*** RECORDS TO USE Section Begins ***
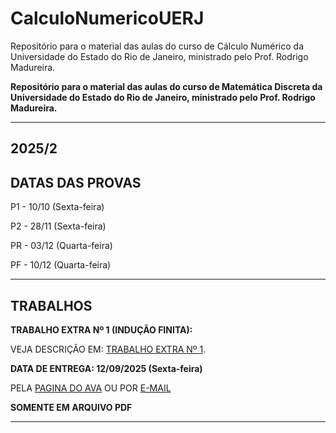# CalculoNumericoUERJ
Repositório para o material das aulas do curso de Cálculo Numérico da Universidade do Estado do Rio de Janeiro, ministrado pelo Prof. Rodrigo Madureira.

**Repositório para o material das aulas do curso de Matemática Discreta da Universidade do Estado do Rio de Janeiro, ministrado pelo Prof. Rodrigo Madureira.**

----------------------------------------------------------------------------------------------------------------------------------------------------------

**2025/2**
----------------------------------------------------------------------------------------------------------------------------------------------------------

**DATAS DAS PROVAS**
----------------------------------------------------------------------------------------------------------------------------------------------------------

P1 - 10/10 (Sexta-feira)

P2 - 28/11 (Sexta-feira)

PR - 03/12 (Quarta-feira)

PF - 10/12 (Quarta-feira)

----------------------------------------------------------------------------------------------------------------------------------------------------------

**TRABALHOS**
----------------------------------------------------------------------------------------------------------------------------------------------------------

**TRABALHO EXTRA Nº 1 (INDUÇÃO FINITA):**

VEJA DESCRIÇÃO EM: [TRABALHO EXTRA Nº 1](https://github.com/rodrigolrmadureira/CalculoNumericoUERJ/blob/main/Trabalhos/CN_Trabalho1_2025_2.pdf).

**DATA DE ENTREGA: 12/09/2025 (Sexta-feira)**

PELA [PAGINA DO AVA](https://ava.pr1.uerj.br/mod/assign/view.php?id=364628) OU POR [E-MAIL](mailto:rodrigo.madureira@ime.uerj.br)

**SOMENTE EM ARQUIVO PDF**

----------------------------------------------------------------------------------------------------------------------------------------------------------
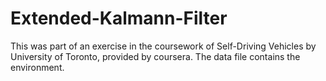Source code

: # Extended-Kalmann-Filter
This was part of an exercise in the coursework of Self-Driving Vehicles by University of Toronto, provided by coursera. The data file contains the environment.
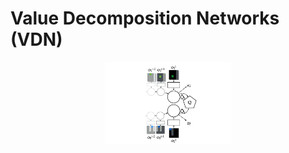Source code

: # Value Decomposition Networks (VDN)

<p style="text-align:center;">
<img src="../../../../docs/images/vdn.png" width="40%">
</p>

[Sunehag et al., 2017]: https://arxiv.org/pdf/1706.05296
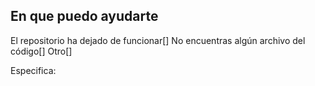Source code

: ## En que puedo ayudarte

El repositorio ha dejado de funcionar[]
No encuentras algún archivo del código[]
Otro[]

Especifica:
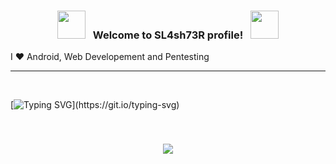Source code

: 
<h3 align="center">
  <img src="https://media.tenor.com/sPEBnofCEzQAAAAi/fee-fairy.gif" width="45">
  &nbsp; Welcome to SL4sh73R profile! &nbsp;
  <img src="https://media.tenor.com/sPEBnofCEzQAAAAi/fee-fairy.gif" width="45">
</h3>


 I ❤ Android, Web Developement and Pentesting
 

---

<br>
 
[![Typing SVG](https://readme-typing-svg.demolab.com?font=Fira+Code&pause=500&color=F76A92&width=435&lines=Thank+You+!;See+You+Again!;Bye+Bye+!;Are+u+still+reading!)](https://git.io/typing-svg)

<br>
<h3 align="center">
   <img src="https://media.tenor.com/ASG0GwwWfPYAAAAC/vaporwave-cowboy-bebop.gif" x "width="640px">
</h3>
*** RECORDS TO USE Section Ends ***
§ **WHAT THE TASK REQUIRES**
All lines of the data above that include the word "material" must be shown.

§ **ANSWER SPACE**
Repositório para o material das aulas do curso de Cálculo Numérico da Universidade do Estado do Rio de Janeiro, ministrado pelo Prof. Rodrigo Madureira.
**Repositório para o material das aulas do curso de Matemática Discreta da Universidade do Estado do Rio de Janeiro, ministrado pelo Prof. Rodrigo Madureira.**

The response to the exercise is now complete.